---- RECORDS FOR THIS EXERCISE

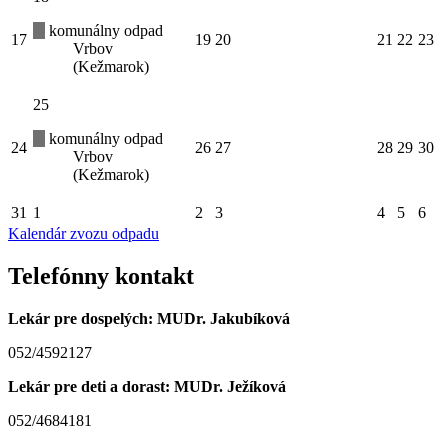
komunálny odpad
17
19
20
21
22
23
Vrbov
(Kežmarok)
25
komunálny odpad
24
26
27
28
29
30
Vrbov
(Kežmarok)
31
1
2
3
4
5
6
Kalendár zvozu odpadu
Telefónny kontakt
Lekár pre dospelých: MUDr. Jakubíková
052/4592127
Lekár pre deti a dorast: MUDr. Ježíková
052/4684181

--------
---- RECORDS FOR THIS EXERCISE

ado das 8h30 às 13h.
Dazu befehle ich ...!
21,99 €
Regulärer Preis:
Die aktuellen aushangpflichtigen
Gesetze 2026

--------
---- RECORDS FOR THIS EXERCISE

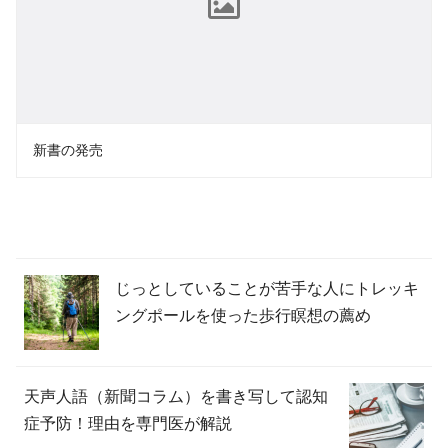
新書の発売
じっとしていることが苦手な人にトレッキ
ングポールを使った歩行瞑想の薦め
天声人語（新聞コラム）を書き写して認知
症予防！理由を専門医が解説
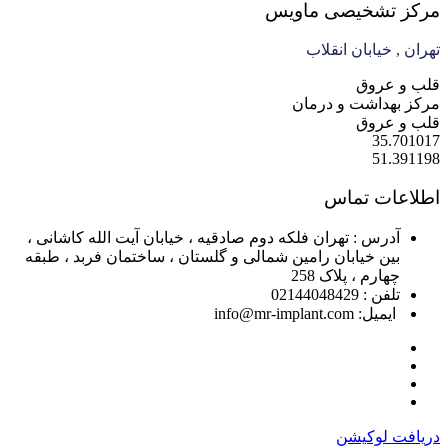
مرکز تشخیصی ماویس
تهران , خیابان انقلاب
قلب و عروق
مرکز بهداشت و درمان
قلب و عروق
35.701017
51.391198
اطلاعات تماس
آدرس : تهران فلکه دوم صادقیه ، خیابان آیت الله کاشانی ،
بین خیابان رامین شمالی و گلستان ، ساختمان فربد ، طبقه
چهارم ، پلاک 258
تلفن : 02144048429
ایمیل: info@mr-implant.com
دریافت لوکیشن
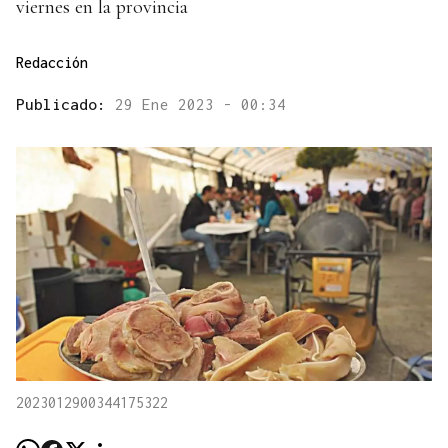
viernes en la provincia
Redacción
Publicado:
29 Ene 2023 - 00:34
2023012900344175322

--------

WHAT THE TASK ASKS - Render the text of the entries as a numbered list, omitting blank lines. Begin at the line containing "ado das 8h30 às 13h." and end after the line containing "Gesetze 2026".

SOLUTION FOR THIS PROBLEM -
1. ado das 8h30 às 13h.
2. Dazu befehle ich ...!
3. 21,99 €
4. Regulärer Preis:
5. Die aktuellen aushangpflichtigen
6. Gesetze 2026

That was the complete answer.